ACTIVITY
Copy word for word everything in the passage on progress and inalienable rights from "I claim that" down to "just that: opinion.".

EXCERPTED TEXT
━━━━━━━━━━
I claim that we believe in progress, that we are indisputably better off than our predecessors, but that we have no universally objective standard with which to judge whether we are better off. It is merely a subjective opinion, and progress the self-legitimizing myth by which we perpetuate this opinion.

To use your example, to objectively (fairly? or truthfully?) say that humanity has made some progress with respect to freedom, we must have a universal standard with which to measure our freedoms and the freedoms of the past. We must have some way of definitively saying one is better than the other. But we claim that there is no such objective standard, and therefore our opinion of our freedom today is just that: opinion.

I of course believe in progress, but I also have a worldview which allows for objective (absolute) measures of knowledge and goodness.
Bust Nak wrote:
(3) A belief in the inalienable rights of the political individual; the relegation of political truths to popular conventions, thereby guaranteeing that rights are always subject to alienation.
Surely if you are talking about the rights of political individual, political truths and conventions, you are talking about legal rights and not inalienable rights. To me inalienable rights sounds more religious than secular.
No, I intend to speak of inalienable rights, just like those spoken of in the United Nations' The Universal Declaration of Human Rights for example. The preamble to this document claims: "recognition of the inherent dignity and of the equal and inalienable rights of all members of the human family is the foundation of freedom, justice and peace in the world." It is with this clam in mind that the UN functions with respect to human rights, imposing itself as an outsider into situations of injustice, genocide, and political tyranny. The UN, the Geneva Convention, and other NGOs such as Human Rights Watch all are based on the idea of an inalienable right: humans have a right to life, to freedom, to economic opportunity, etc. Even if the legal situation of these countries changes, the UN claims to be able to legitimately intervene to secure the inalienable rights of local residents which are no longer legal rights, which local legal systems and governments have rescinded. (This is also in the UN Charter: "We the people of the United Nations [are] determined... to reaffirm faith in fundamental human rights.")
━━━━━━━━━━
DATA TO EXAMINE

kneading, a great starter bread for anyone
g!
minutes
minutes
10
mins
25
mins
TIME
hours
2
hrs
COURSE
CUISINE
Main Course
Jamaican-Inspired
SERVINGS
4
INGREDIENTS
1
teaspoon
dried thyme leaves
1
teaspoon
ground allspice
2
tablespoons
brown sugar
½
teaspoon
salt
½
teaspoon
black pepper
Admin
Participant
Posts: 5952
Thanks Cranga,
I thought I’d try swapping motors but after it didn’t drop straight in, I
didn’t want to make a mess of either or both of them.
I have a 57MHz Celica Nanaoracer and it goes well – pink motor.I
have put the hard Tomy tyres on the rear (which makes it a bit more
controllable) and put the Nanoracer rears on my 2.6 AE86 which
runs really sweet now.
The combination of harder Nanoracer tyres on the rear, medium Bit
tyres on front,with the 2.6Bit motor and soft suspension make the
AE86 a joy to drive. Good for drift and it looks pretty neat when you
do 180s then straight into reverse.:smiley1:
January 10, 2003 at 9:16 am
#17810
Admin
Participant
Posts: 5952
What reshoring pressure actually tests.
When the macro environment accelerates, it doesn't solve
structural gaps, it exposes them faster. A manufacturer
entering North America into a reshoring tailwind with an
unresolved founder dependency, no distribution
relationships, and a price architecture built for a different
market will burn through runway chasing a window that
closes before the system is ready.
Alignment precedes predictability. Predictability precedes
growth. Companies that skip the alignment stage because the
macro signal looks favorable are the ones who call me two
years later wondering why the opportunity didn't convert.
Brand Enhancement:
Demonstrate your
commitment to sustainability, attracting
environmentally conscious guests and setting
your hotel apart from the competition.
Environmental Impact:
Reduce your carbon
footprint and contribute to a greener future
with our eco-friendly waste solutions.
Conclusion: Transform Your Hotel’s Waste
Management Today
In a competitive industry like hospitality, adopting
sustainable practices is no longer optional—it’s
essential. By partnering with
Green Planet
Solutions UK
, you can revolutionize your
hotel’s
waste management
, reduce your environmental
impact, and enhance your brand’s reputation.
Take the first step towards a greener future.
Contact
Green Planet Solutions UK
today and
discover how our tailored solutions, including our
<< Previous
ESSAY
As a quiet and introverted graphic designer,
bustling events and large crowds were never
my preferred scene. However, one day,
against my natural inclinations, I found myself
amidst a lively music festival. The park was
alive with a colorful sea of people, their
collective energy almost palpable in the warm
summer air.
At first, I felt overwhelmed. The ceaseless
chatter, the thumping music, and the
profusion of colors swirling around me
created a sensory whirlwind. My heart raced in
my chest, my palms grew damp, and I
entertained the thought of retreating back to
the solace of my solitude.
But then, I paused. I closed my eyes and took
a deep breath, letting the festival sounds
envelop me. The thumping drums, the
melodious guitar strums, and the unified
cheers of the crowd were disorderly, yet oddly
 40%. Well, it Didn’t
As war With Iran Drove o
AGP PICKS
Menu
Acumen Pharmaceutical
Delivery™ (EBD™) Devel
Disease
━━━━━━━━━━
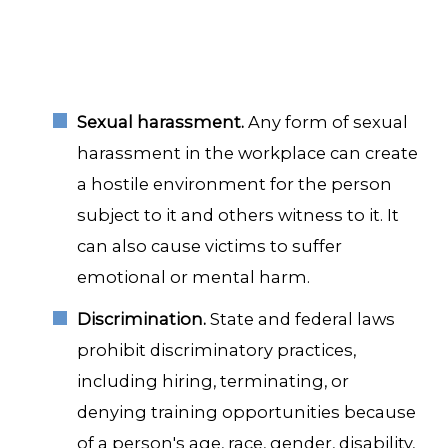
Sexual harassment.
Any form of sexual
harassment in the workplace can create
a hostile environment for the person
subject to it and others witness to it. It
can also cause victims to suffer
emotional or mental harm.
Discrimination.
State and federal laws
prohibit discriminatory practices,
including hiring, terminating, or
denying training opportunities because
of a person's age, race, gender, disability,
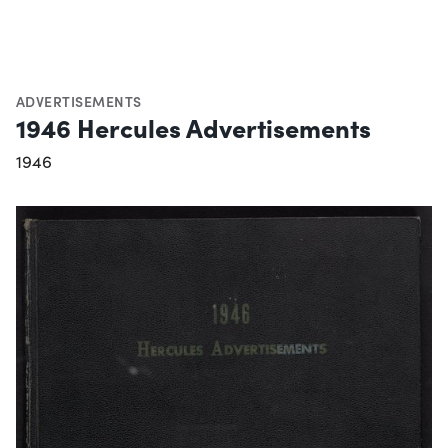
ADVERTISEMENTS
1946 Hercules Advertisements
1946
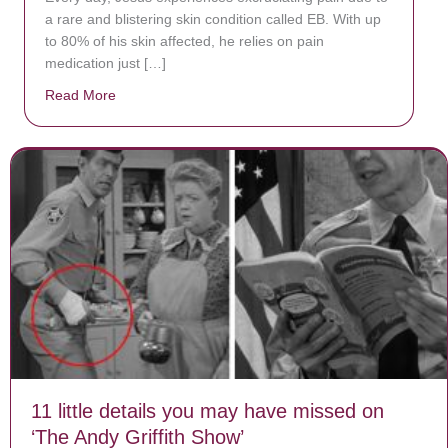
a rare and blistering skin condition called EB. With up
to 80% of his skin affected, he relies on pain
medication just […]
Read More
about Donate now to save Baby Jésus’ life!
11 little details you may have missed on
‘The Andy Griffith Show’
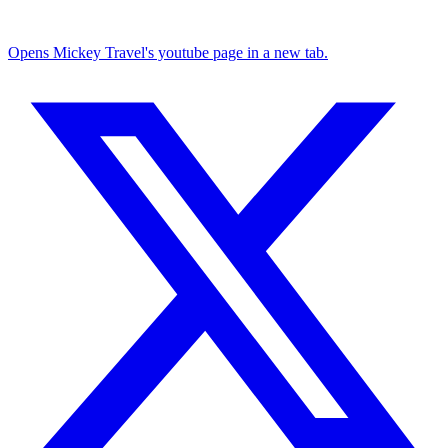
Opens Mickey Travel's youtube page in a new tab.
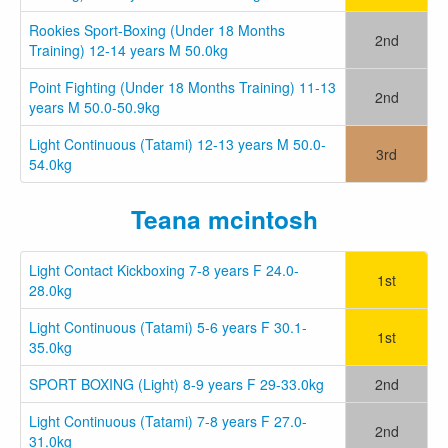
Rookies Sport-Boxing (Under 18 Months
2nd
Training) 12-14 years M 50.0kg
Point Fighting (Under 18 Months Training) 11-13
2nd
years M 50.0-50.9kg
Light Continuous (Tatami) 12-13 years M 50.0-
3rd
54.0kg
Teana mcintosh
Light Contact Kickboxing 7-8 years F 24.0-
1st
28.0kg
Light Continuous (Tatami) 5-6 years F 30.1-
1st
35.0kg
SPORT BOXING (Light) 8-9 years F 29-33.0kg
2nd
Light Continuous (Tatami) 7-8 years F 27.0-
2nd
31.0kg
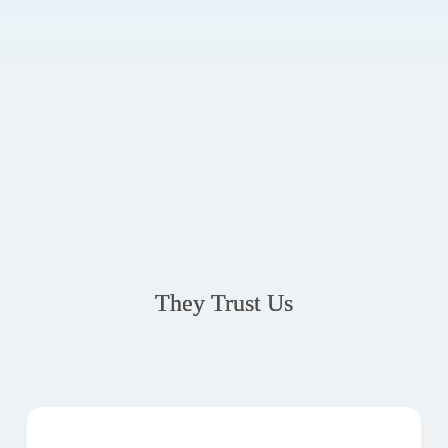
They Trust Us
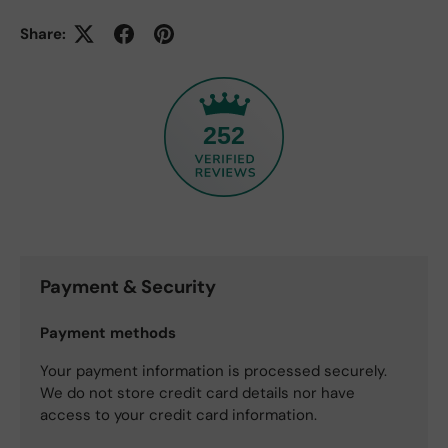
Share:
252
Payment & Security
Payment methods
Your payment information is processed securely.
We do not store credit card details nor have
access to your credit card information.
━━━━━━━━━━
WRITTEN ANSWER
I claim that we believe in progress, that we are indisputably better off than our predecessors, but that we have no universally objective standard with which to judge whether we are better off. It is merely a subjective opinion, and progress the self-legitimizing myth by which we perpetuate this opinion.

To use your example, to objectively (fairly? or truthfully?) say that humanity has made some progress with respect to freedom, we must have a universal standard with which to measure our freedoms and the freedoms of the past. We must have some way of definitively saying one is better than the other. But we claim that there is no such objective standard, and therefore our opinion of our freedom today is just that: opinion.